TO DO: Nothing but the lines below between the line holding "147: (525, 675)" and the line holding "172: (677, 59)", inclusive, should appear in the answer, each set down exactly.

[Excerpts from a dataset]
※ ※ ※

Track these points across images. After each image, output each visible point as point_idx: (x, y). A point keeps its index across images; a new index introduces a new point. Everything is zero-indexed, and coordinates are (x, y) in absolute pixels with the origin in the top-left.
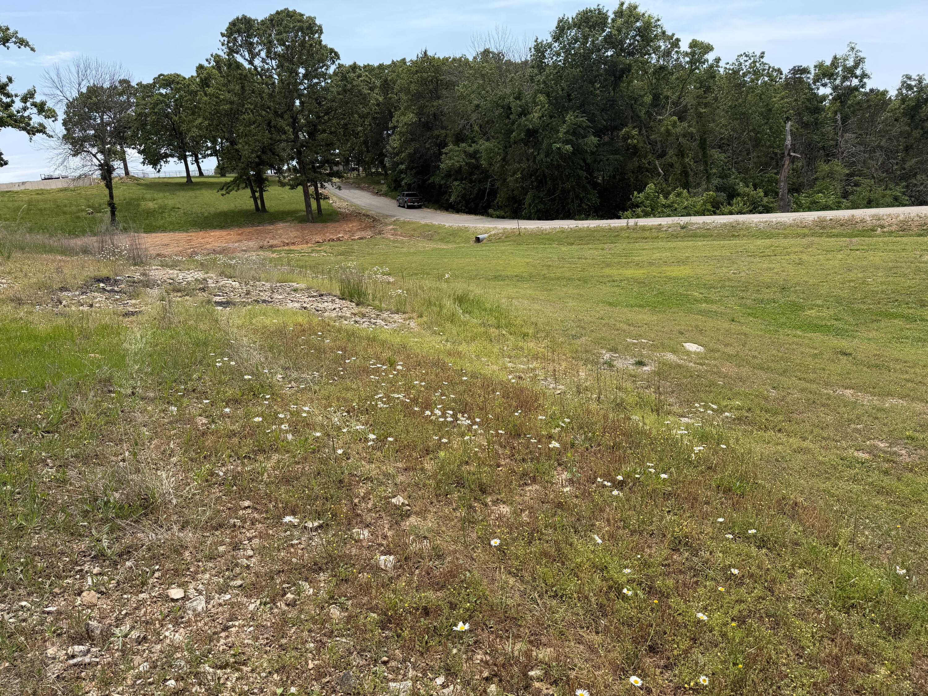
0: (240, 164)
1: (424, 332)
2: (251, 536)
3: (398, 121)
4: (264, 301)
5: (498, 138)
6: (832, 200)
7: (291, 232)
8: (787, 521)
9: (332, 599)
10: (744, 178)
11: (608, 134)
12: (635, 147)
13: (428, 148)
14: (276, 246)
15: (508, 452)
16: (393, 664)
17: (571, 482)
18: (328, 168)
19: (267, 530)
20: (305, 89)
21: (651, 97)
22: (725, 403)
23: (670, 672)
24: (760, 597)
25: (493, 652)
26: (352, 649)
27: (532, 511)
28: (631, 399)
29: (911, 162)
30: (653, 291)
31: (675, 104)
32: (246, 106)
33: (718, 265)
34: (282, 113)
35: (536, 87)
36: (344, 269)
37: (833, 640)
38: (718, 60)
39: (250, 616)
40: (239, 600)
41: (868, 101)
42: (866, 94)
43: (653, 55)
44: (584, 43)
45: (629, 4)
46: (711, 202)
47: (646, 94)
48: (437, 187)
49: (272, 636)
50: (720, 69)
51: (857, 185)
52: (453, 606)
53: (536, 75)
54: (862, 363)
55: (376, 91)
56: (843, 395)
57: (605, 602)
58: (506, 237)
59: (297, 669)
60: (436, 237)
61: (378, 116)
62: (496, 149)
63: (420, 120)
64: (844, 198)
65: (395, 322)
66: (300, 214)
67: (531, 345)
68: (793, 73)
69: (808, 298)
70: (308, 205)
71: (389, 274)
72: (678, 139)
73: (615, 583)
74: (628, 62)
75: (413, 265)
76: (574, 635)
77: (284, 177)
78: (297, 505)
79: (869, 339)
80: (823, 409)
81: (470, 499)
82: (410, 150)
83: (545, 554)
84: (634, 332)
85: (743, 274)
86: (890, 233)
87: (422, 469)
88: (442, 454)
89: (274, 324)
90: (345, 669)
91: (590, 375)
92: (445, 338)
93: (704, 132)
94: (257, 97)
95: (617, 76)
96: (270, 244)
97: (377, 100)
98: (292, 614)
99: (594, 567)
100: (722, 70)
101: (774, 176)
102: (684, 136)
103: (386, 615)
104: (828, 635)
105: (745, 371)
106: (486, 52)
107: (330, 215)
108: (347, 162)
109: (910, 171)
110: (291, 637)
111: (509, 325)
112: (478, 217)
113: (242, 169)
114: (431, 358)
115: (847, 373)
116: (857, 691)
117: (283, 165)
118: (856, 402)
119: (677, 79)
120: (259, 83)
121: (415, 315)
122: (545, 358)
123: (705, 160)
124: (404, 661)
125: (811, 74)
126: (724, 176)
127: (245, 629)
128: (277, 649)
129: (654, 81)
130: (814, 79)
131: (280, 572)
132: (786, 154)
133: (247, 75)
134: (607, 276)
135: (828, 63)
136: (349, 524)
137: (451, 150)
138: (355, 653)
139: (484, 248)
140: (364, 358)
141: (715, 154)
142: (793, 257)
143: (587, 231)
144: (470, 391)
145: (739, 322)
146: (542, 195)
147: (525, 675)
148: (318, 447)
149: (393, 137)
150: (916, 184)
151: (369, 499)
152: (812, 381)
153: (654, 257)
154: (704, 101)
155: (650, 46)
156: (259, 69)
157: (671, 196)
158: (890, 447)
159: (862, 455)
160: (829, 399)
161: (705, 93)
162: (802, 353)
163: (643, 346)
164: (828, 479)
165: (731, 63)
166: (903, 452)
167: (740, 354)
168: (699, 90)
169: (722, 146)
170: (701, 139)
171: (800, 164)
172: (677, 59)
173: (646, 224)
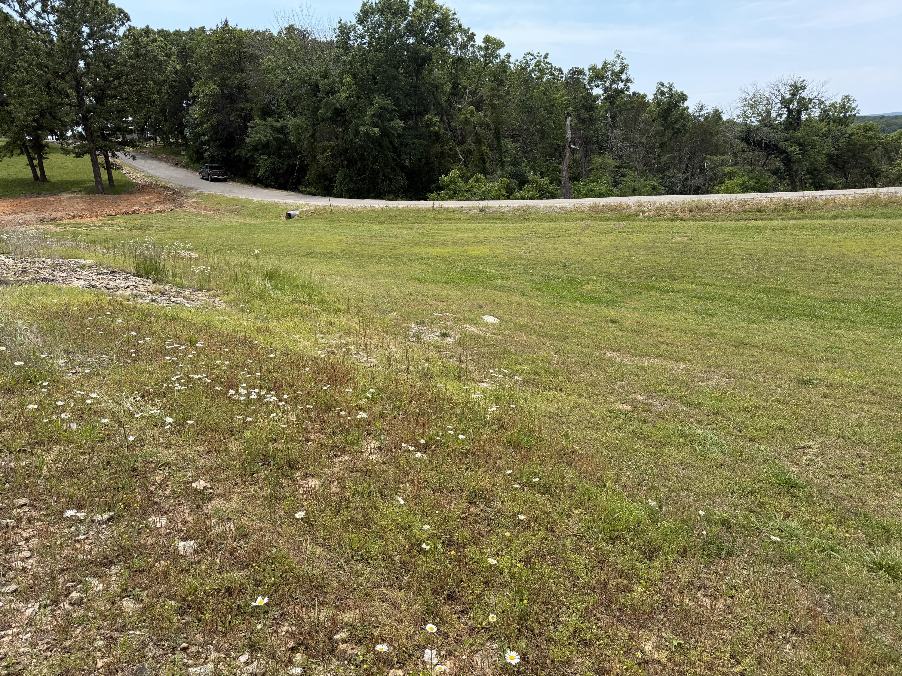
0: (13, 128)
1: (230, 309)
2: (28, 535)
3: (198, 91)
4: (44, 280)
5: (305, 114)
6: (604, 188)
7: (78, 203)
8: (566, 469)
9: (125, 592)
10: (532, 165)
11: (413, 119)
12: (436, 133)
13: (233, 121)
14: (59, 219)
15: (317, 426)
16: (194, 649)
17: (379, 449)
18: (121, 137)
19: (47, 528)
20: (90, 49)
21: (450, 86)
22: (516, 368)
23: (466, 616)
24: (543, 538)
25: (299, 622)
26: (147, 641)
27: (341, 481)
28: (436, 369)
29: (665, 158)
30: (457, 268)
31: (473, 94)
32: (18, 63)
33: (512, 245)
34: (63, 74)
35: (343, 68)
36: (140, 244)
37: (602, 569)
38: (508, 56)
39: (27, 621)
40: (13, 606)
41: (631, 102)
42: (630, 96)
43: (452, 47)
44: (388, 28)
46: (505, 188)
47: (446, 83)
48: (244, 160)
49: (54, 640)
50: (511, 65)
51: (624, 175)
52: (258, 583)
53: (342, 55)
54: (627, 329)
55: (173, 58)
56: (612, 357)
57: (408, 559)
58: (318, 215)
59: (84, 670)
60: (244, 212)
61: (177, 84)
62: (305, 126)
63: (222, 92)
64: (614, 187)
65: (198, 300)
66: (87, 185)
67: (343, 320)
68: (572, 74)
69: (585, 274)
70: (97, 175)
71: (192, 250)
72: (475, 128)
73: (417, 540)
74: (428, 50)
75: (219, 240)
76: (379, 594)
77: (68, 144)
78: (83, 499)
79: (633, 309)
80: (595, 369)
81: (278, 476)
82: (213, 122)
83: (352, 521)
84: (440, 307)
85: (532, 253)
86: (650, 218)
87: (226, 451)
88: (247, 433)
89: (55, 304)
90: (139, 662)
91: (399, 348)
92: (254, 315)
93: (498, 123)
94: (31, 55)
95: (420, 63)
96: (52, 216)
97: (174, 67)
98: (78, 613)
99: (398, 527)
100: (512, 66)
101: (557, 165)
102: (481, 125)
103: (186, 601)
104: (598, 564)
105: (533, 339)
106: (291, 29)
107: (124, 186)
108: (142, 131)
109: (665, 165)
110: (77, 638)
111: (321, 301)
112: (288, 193)
113: (16, 134)
114: (238, 336)
115: (615, 338)
116: (620, 609)
117: (67, 130)
118: (621, 363)
119: (474, 70)
120: (33, 39)
121: (220, 292)
122: (357, 333)
123: (499, 148)
124: (206, 644)
125: (586, 75)
126: (516, 164)
127: (21, 636)
128: (60, 652)
129: (453, 71)
130: (588, 80)
131: (63, 570)
132: (567, 146)
133: (18, 29)
134: (416, 254)
135: (600, 67)
136: (144, 513)
137: (257, 124)
138: (151, 644)
139: (295, 225)
140: (161, 338)
141: (508, 143)
142: (573, 238)
143: (396, 211)
144: (280, 368)
145: (529, 296)
146: (352, 174)
147: (331, 639)
148: (107, 435)
149: (193, 107)
150: (669, 177)
151: (167, 486)
152: (587, 346)
153: (457, 237)
154: (498, 93)
155: (449, 38)
156: (33, 24)
157: (470, 181)
158: (647, 399)
159: (626, 408)
160: (600, 361)
161: (498, 86)
162: (580, 322)
163: (447, 319)
164: (599, 429)
165: (519, 60)
166: (657, 403)
167: (529, 324)
168: (493, 83)
169: (514, 136)
170: (496, 129)
171: (579, 156)
172: (473, 53)
173: (450, 206)
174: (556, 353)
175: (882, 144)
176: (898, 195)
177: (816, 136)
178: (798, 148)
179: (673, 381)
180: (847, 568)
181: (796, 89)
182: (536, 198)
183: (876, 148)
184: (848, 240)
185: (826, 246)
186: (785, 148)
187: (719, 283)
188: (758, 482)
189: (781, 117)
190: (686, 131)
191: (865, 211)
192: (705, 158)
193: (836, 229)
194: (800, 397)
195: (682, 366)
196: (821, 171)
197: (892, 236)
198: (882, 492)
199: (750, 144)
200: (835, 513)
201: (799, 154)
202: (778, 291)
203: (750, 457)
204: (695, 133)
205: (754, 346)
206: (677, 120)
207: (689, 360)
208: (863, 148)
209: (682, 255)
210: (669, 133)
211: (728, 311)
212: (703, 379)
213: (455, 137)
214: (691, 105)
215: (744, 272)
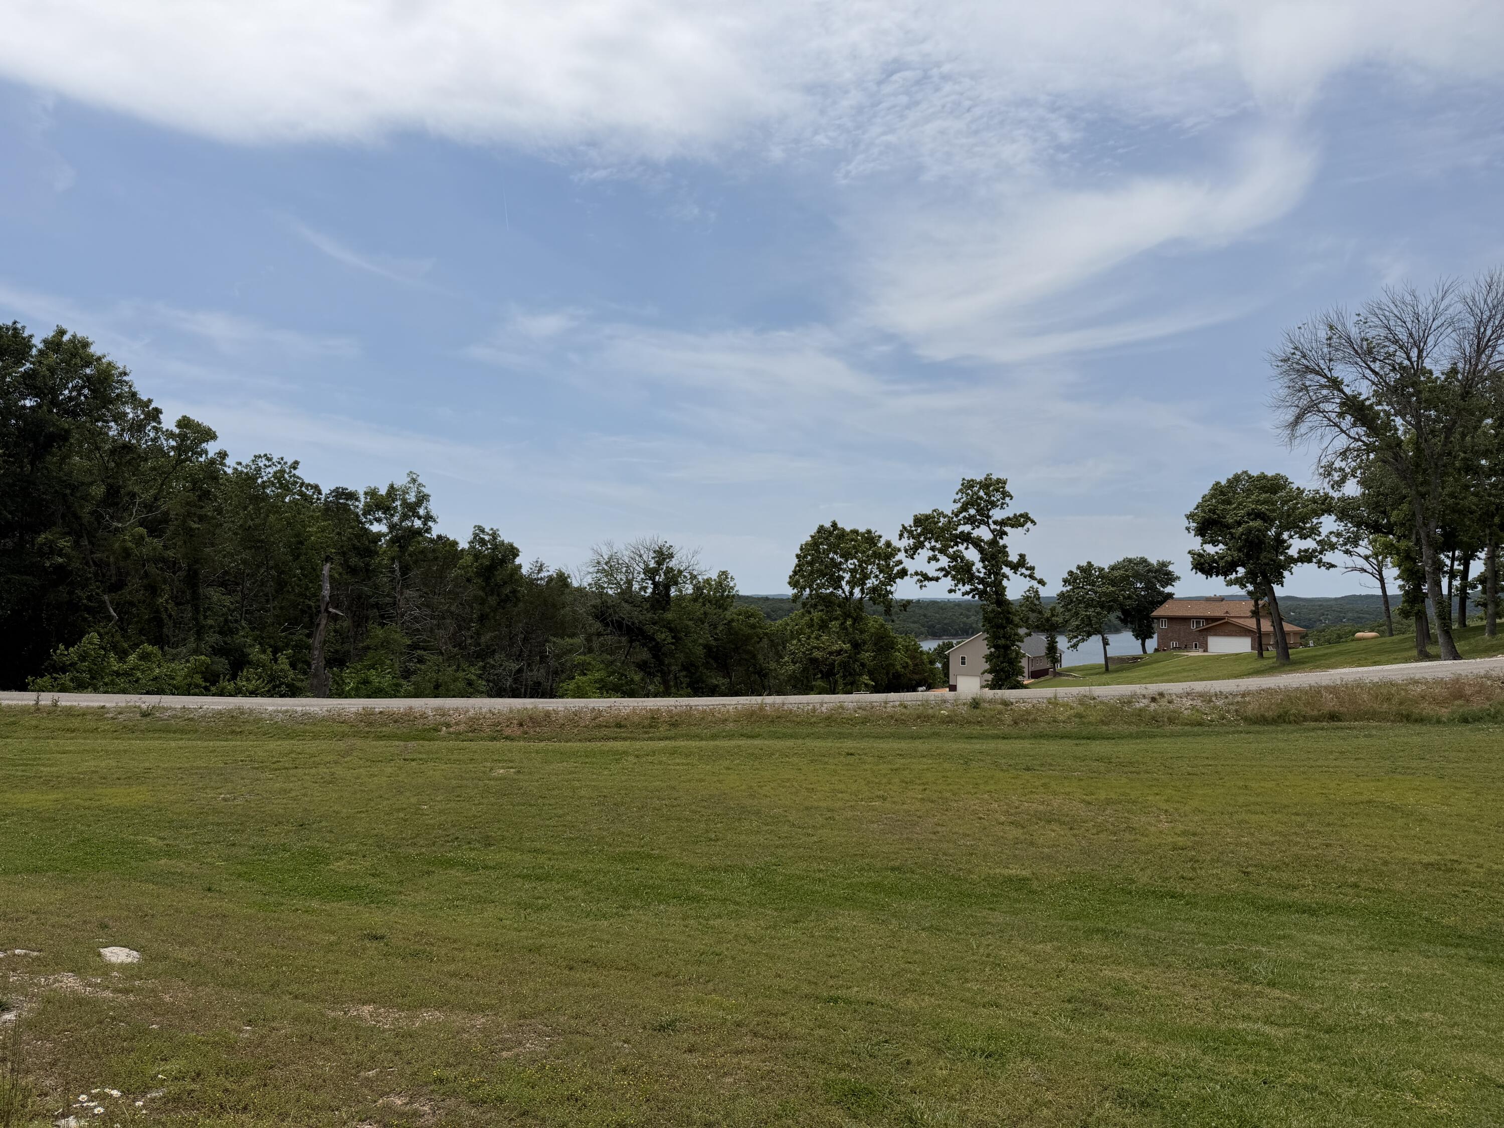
6: (387, 681)
10: (259, 636)
11: (14, 536)
12: (59, 569)
21: (103, 488)
29: (487, 637)
30: (69, 836)
31: (149, 507)
33: (200, 785)
38: (223, 455)
41: (434, 551)
42: (432, 541)
43: (112, 424)
45: (74, 336)
46: (202, 673)
47: (95, 482)
50: (226, 469)
51: (421, 661)
54: (396, 953)
64: (405, 679)
68: (336, 496)
69: (337, 839)
72: (144, 566)
74: (64, 424)
79: (415, 906)
80: (322, 1049)
85: (238, 802)
86: (457, 735)
93: (195, 560)
95: (42, 443)
100: (229, 470)
101: (304, 638)
102: (156, 562)
105: (206, 993)
109: (487, 648)
115: (371, 974)
118: (374, 1028)
119: (153, 469)
123: (194, 602)
125: (359, 501)
126: (226, 630)
129: (111, 464)
130: (364, 510)
132: (323, 608)
135: (383, 491)
141: (215, 594)
142: (323, 770)
145: (219, 891)
150: (494, 666)
153: (84, 767)
154: (199, 512)
155: (108, 410)
157: (130, 657)
158: (410, 1102)
160: (334, 1028)
161: (200, 500)
162: (311, 943)
165: (244, 464)
166: (426, 1108)
167: (205, 960)
168: (190, 494)
169: (226, 583)
170: (189, 570)
171: (345, 624)
172: (154, 440)
173: (75, 704)
174: (249, 1023)
175: (766, 634)
176: (786, 707)
177: (690, 620)
178: (669, 635)
179: (460, 1055)
181: (662, 556)
182: (263, 695)
183: (761, 639)
184: (729, 772)
185: (703, 781)
186: (654, 634)
187: (556, 848)
189: (645, 592)
190: (518, 600)
191: (749, 728)
192: (547, 641)
193: (714, 756)
194: (655, 1057)
195: (480, 1021)
196: (698, 667)
197: (781, 766)
199: (607, 625)
201: (671, 643)
202: (642, 856)
204: (531, 603)
205: (598, 964)
206: (505, 583)
207: (493, 1007)
208: (746, 640)
209: (504, 801)
210: (493, 600)
211: (567, 899)
212: (508, 1045)
213: (104, 575)
214: (525, 563)
215: (594, 827)
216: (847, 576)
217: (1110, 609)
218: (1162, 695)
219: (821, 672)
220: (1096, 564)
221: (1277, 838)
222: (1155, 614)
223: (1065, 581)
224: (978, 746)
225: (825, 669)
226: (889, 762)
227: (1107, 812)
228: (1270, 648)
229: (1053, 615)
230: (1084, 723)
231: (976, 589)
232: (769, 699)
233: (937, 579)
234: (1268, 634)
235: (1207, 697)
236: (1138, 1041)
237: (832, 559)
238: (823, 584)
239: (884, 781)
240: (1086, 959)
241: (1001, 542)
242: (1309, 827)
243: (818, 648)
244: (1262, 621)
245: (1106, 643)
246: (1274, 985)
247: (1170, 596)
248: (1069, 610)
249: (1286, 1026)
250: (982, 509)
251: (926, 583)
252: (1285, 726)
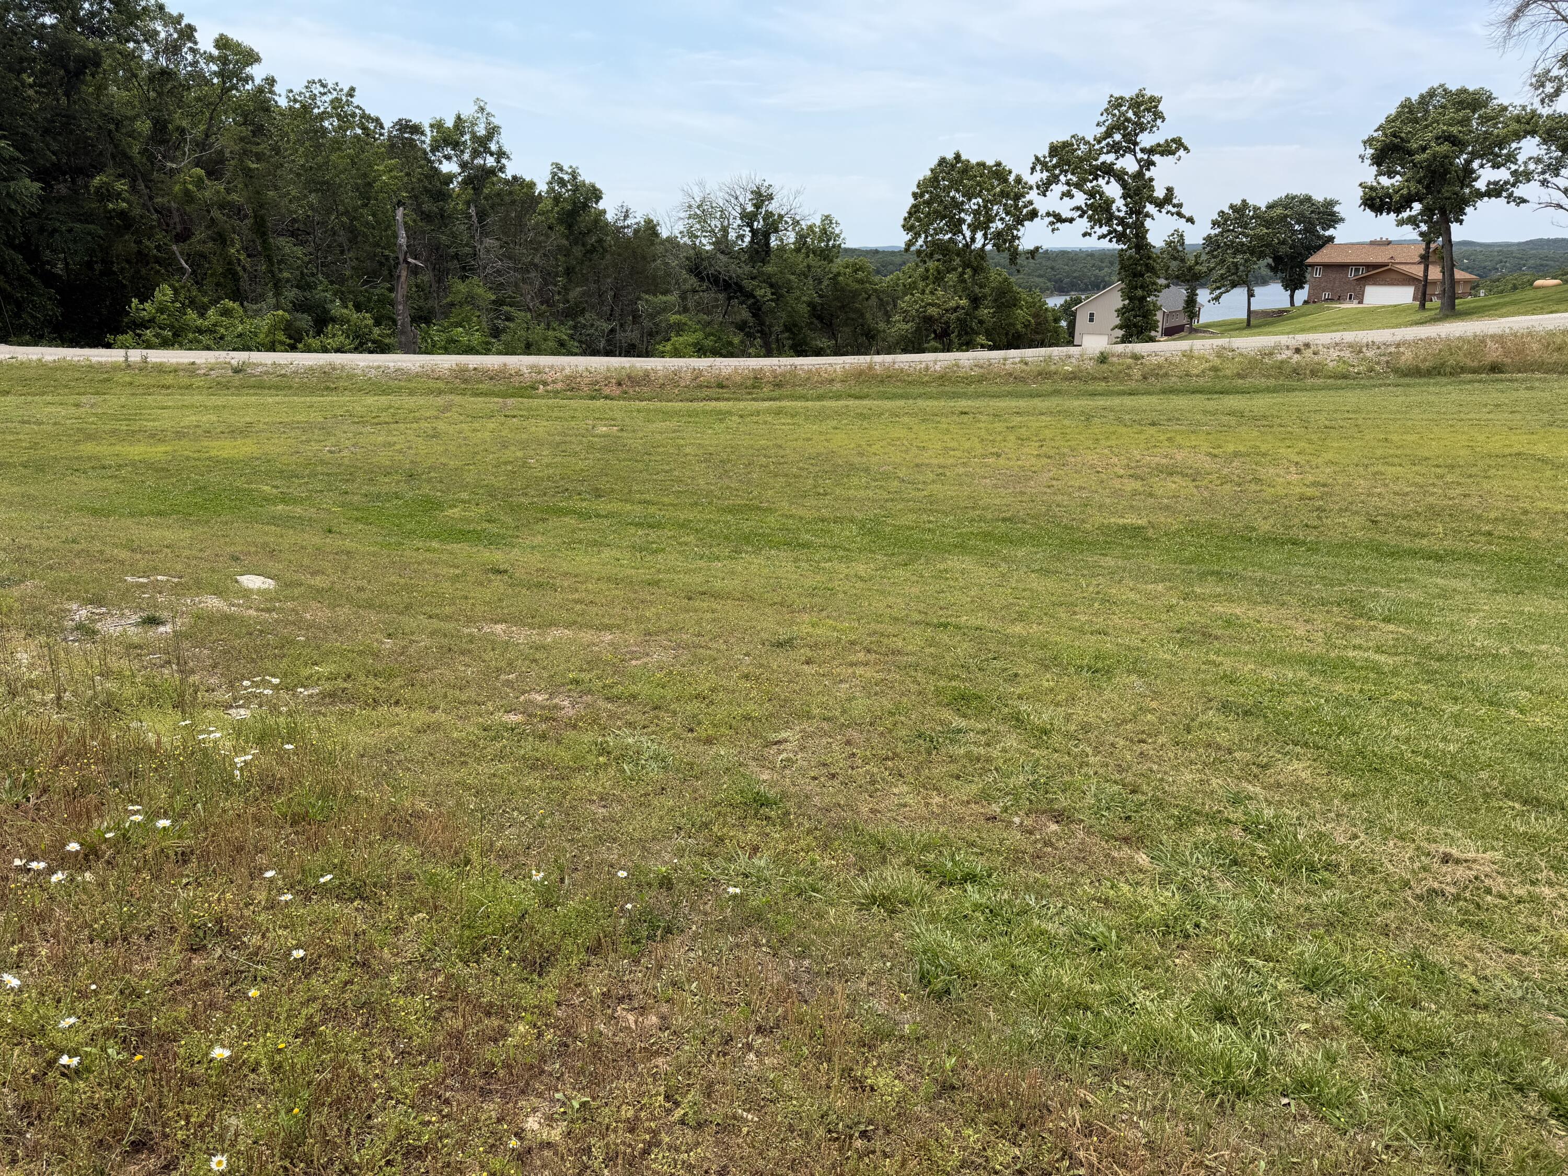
6: (476, 339)
8: (397, 846)
10: (338, 290)
11: (65, 181)
12: (122, 214)
21: (149, 123)
28: (130, 691)
29: (575, 293)
30: (185, 484)
31: (202, 145)
33: (304, 438)
38: (271, 81)
41: (511, 193)
42: (507, 182)
43: (146, 46)
46: (284, 329)
47: (138, 115)
50: (278, 98)
51: (509, 319)
54: (521, 584)
56: (492, 634)
64: (495, 337)
68: (399, 130)
69: (448, 489)
72: (209, 212)
74: (91, 46)
79: (533, 548)
80: (462, 658)
84: (142, 564)
85: (345, 453)
86: (556, 393)
91: (40, 657)
93: (260, 205)
95: (72, 69)
100: (280, 100)
101: (386, 293)
102: (221, 207)
104: (449, 1004)
105: (344, 612)
109: (576, 305)
115: (500, 600)
116: (485, 1073)
118: (508, 642)
119: (198, 99)
123: (266, 254)
125: (426, 135)
126: (304, 285)
129: (152, 94)
130: (431, 145)
132: (401, 259)
134: (89, 458)
135: (450, 123)
141: (285, 245)
142: (424, 424)
143: (37, 367)
145: (340, 533)
150: (585, 325)
152: (448, 618)
153: (186, 422)
154: (255, 149)
155: (137, 27)
157: (210, 312)
158: (550, 698)
159: (513, 718)
160: (471, 642)
161: (254, 135)
162: (437, 576)
163: (158, 588)
164: (464, 763)
165: (296, 90)
166: (566, 703)
167: (337, 587)
168: (243, 128)
169: (296, 233)
170: (256, 217)
171: (426, 278)
172: (195, 64)
173: (165, 360)
174: (389, 636)
175: (875, 291)
176: (896, 366)
177: (792, 273)
178: (769, 291)
179: (593, 663)
180: (832, 912)
181: (761, 197)
182: (349, 351)
183: (869, 297)
184: (838, 431)
185: (811, 439)
186: (752, 290)
187: (666, 500)
188: (715, 806)
189: (743, 241)
190: (605, 251)
191: (858, 389)
192: (639, 298)
193: (821, 416)
194: (775, 667)
195: (608, 637)
196: (802, 328)
197: (891, 425)
198: (877, 790)
199: (702, 279)
200: (818, 833)
201: (772, 300)
202: (751, 508)
203: (705, 768)
204: (619, 255)
205: (716, 596)
206: (589, 231)
207: (618, 627)
208: (853, 297)
209: (609, 456)
210: (578, 251)
211: (680, 544)
212: (638, 655)
213: (168, 225)
214: (609, 207)
215: (701, 482)
216: (969, 219)
217: (1262, 256)
218: (1307, 345)
219: (935, 332)
220: (1251, 202)
221: (1413, 489)
222: (1310, 260)
223: (1215, 223)
224: (1102, 403)
225: (938, 328)
226: (1005, 421)
227: (1234, 464)
228: (1434, 299)
229: (1197, 263)
230: (1218, 377)
231: (1115, 231)
232: (878, 358)
233: (1071, 220)
234: (1434, 283)
235: (1357, 349)
236: (1245, 664)
237: (953, 198)
238: (941, 229)
239: (999, 438)
240: (1198, 597)
241: (1148, 175)
242: (1449, 478)
243: (932, 305)
244: (1430, 267)
245: (1251, 295)
246: (1389, 621)
247: (1331, 239)
248: (1215, 257)
249: (1396, 654)
250: (1129, 134)
251: (1058, 225)
252: (1439, 379)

※ ※ ※

RESULT OF THIS EXERCISE:
147: (525, 675)
148: (318, 447)
149: (393, 137)
150: (916, 184)
151: (369, 499)
152: (812, 381)
153: (654, 257)
154: (704, 101)
155: (650, 46)
156: (259, 69)
157: (671, 196)
158: (890, 447)
159: (862, 455)
160: (829, 399)
161: (705, 93)
162: (802, 353)
163: (643, 346)
164: (828, 479)
165: (731, 63)
166: (903, 452)
167: (740, 354)
168: (699, 90)
169: (722, 146)
170: (701, 139)
171: (800, 164)
172: (677, 59)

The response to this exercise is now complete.